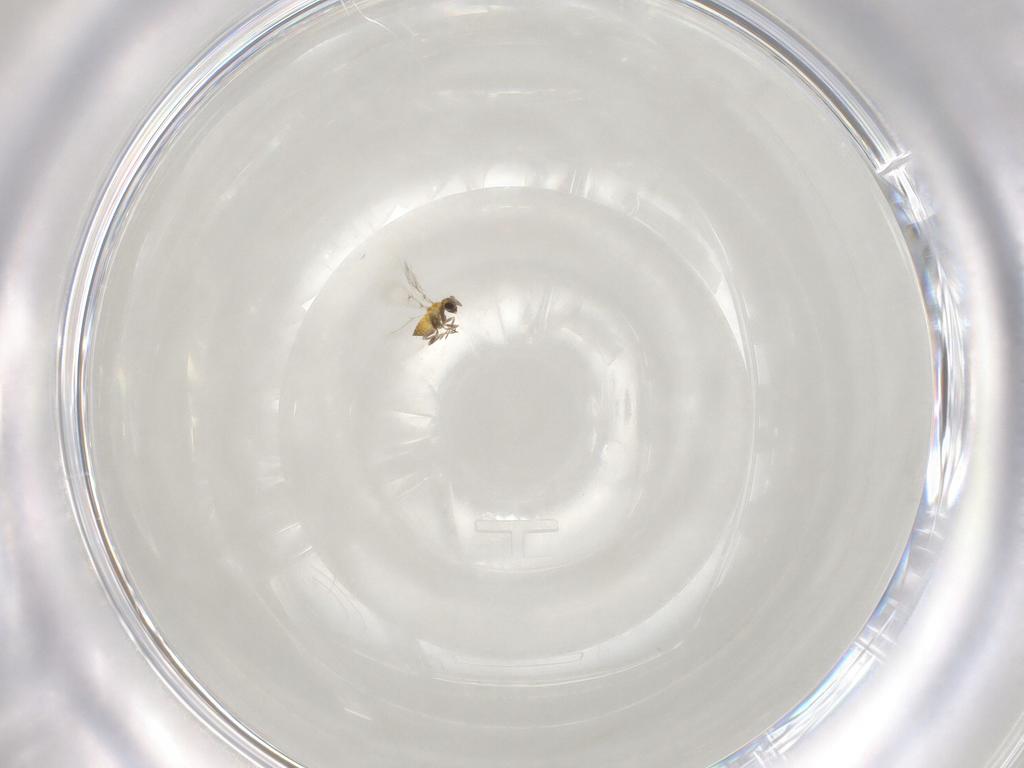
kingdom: Animalia
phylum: Arthropoda
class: Insecta
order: Hymenoptera
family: Trichogrammatidae
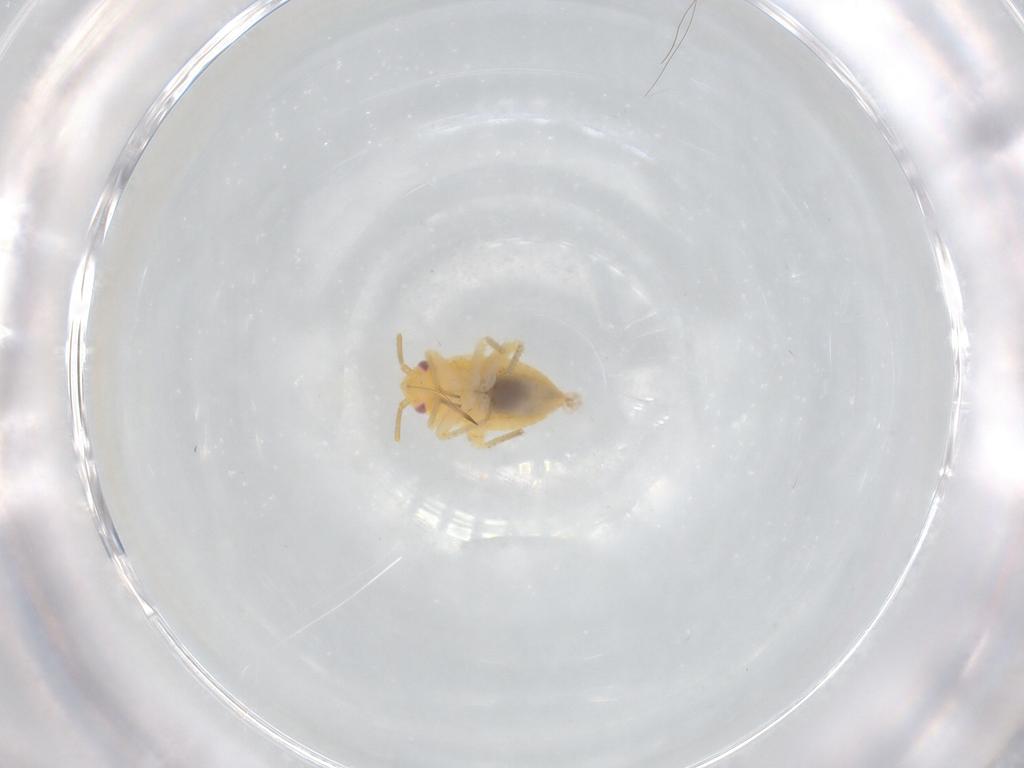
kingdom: Animalia
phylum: Arthropoda
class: Insecta
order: Hemiptera
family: Miridae
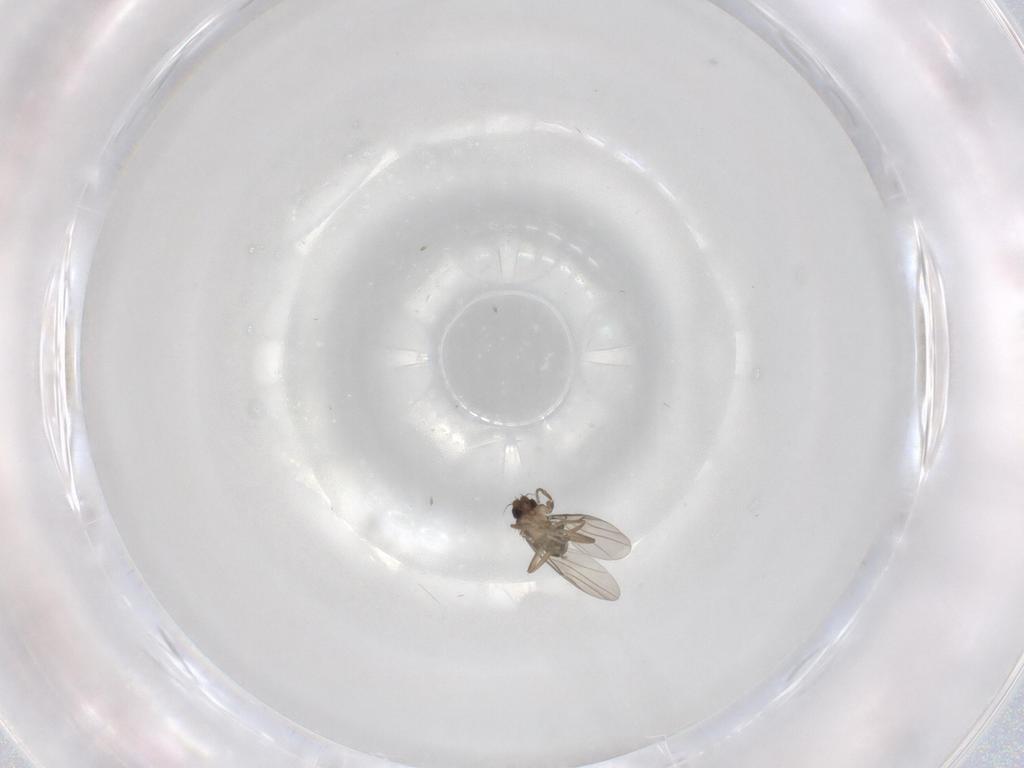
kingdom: Animalia
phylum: Arthropoda
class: Insecta
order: Diptera
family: Phoridae
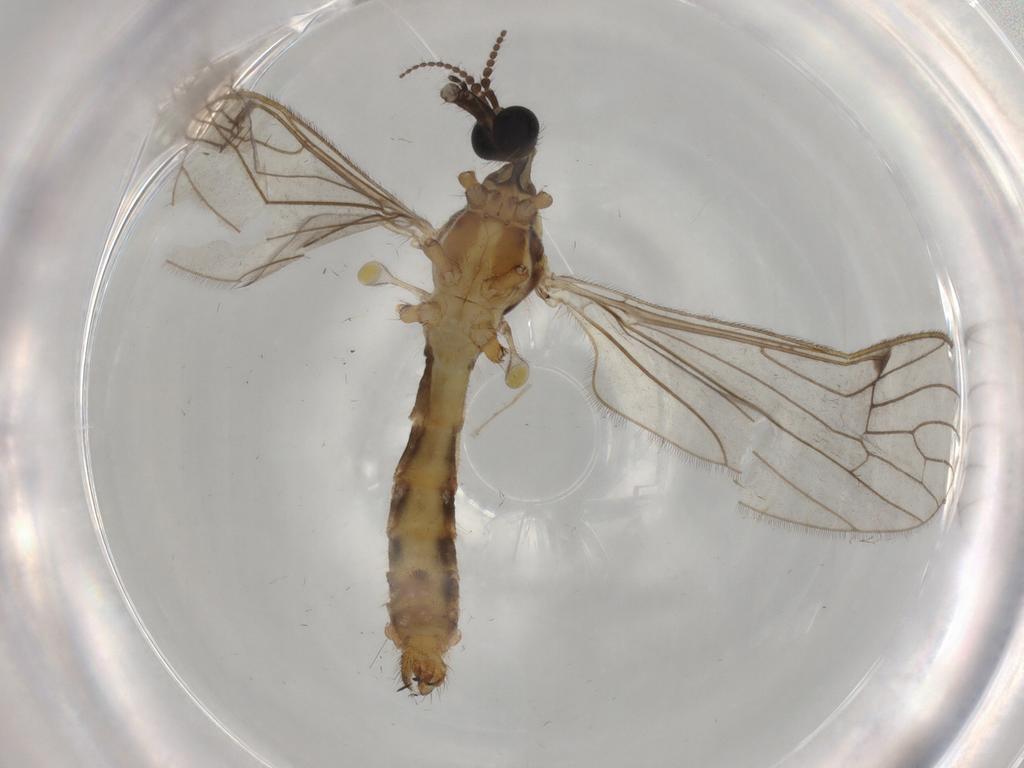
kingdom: Animalia
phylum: Arthropoda
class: Insecta
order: Diptera
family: Limoniidae
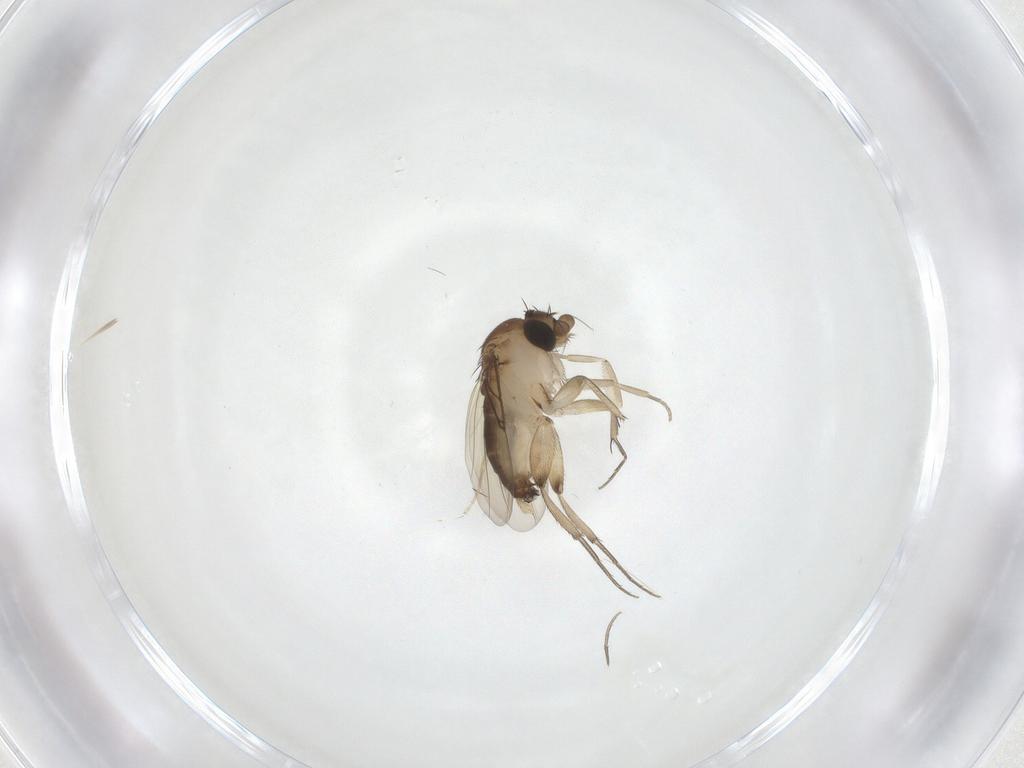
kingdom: Animalia
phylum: Arthropoda
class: Insecta
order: Diptera
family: Phoridae
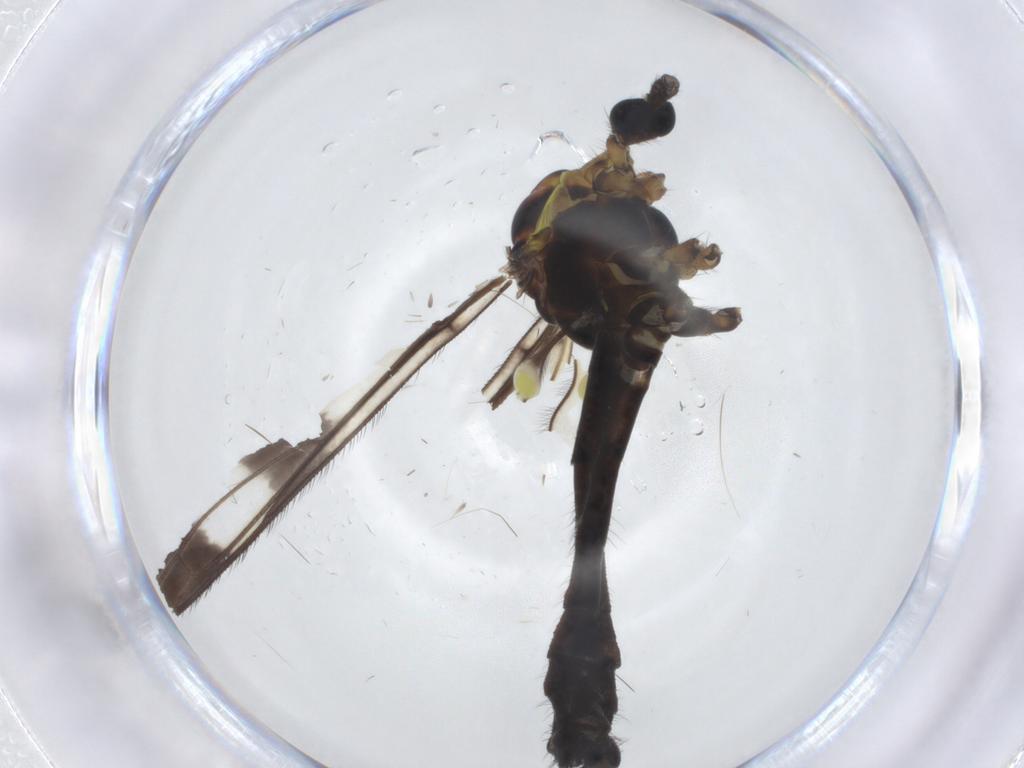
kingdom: Animalia
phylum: Arthropoda
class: Insecta
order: Diptera
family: Limoniidae
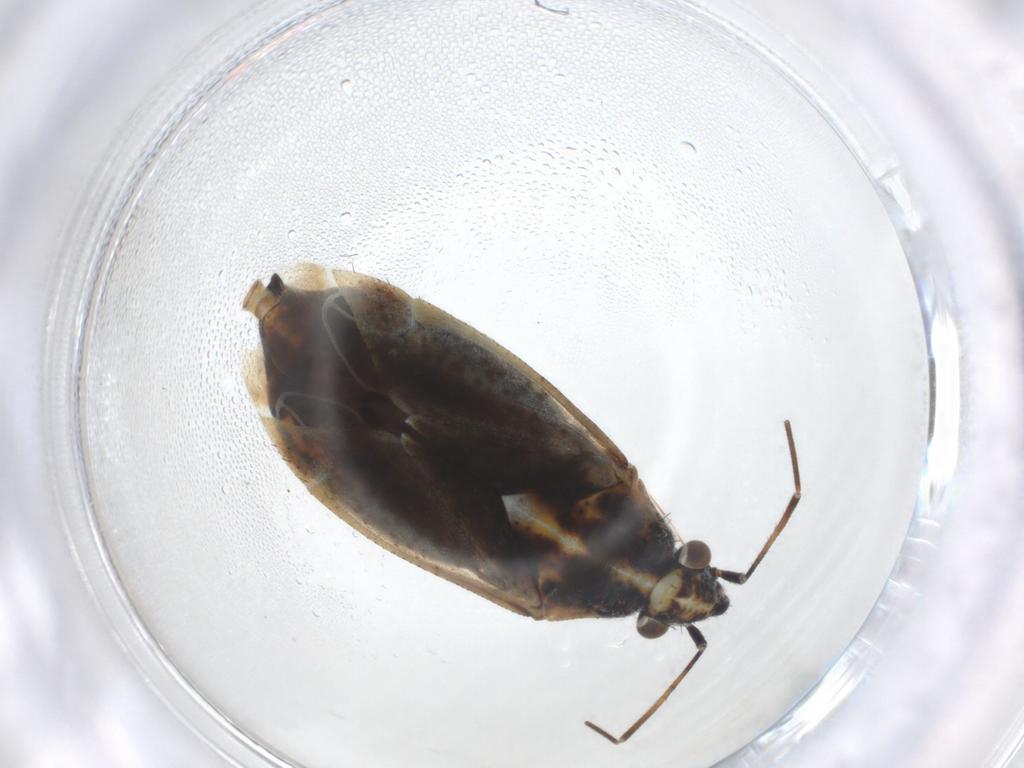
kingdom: Animalia
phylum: Arthropoda
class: Insecta
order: Hemiptera
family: Miridae
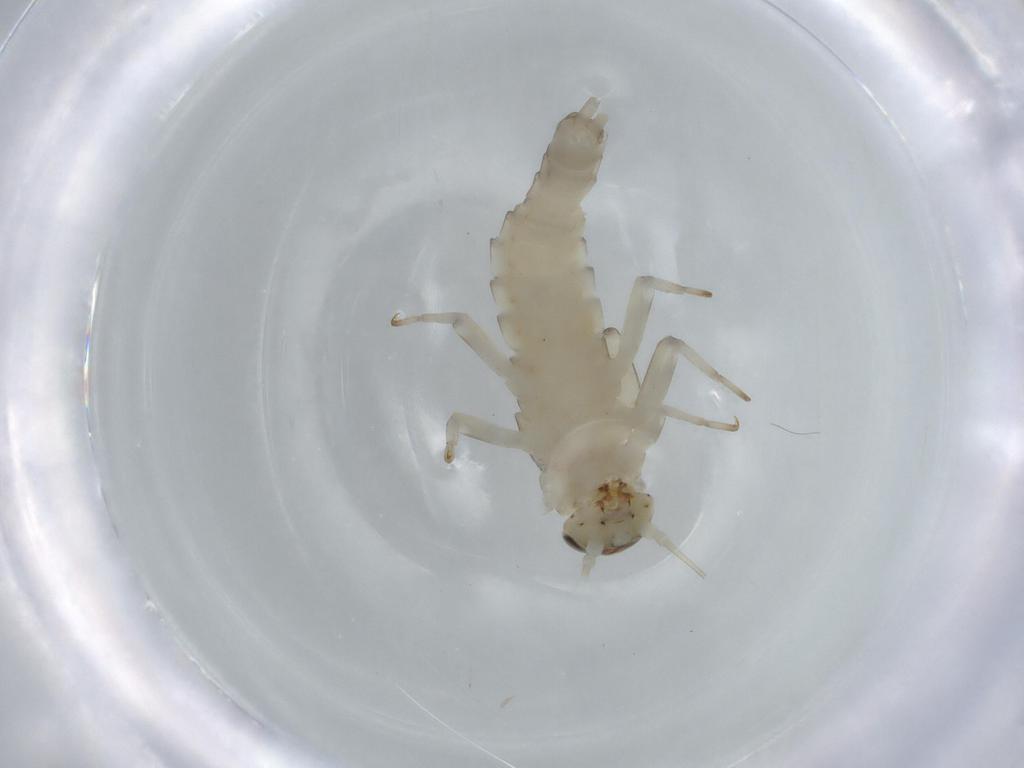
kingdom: Animalia
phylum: Arthropoda
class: Insecta
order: Ephemeroptera
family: Baetidae
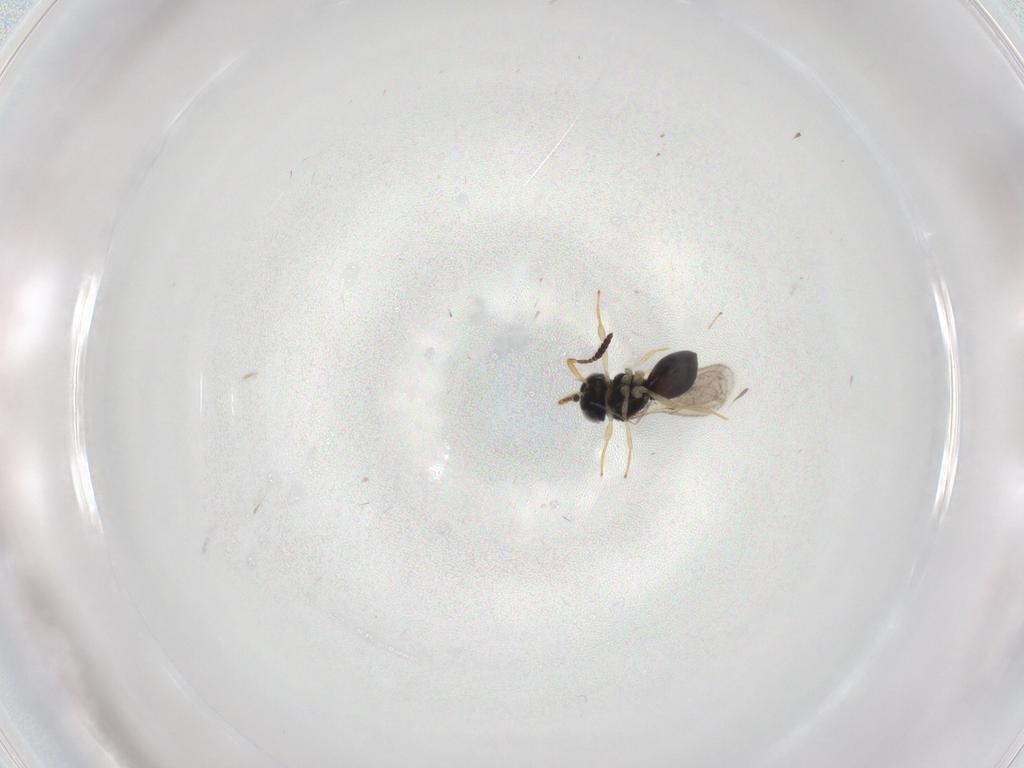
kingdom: Animalia
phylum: Arthropoda
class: Insecta
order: Hymenoptera
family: Scelionidae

○ ○ ○ ○

Reproduce every classification line in the data above word for word, leaving out the pictures.

kingdom: Animalia
phylum: Arthropoda
class: Insecta
order: Hymenoptera
family: Trichogrammatidae
kingdom: Animalia
phylum: Arthropoda
class: Insecta
order: Hemiptera
family: Miridae
kingdom: Animalia
phylum: Arthropoda
class: Insecta
order: Diptera
family: Phoridae
kingdom: Animalia
phylum: Arthropoda
class: Insecta
order: Diptera
family: Limoniidae
kingdom: Animalia
phylum: Arthropoda
class: Insecta
order: Diptera
family: Phoridae
kingdom: Animalia
phylum: Arthropoda
class: Insecta
order: Diptera
family: Limoniidae
kingdom: Animalia
phylum: Arthropoda
class: Insecta
order: Hemiptera
family: Miridae
kingdom: Animalia
phylum: Arthropoda
class: Insecta
order: Ephemeroptera
family: Baetidae
kingdom: Animalia
phylum: Arthropoda
class: Insecta
order: Hymenoptera
family: Scelionidae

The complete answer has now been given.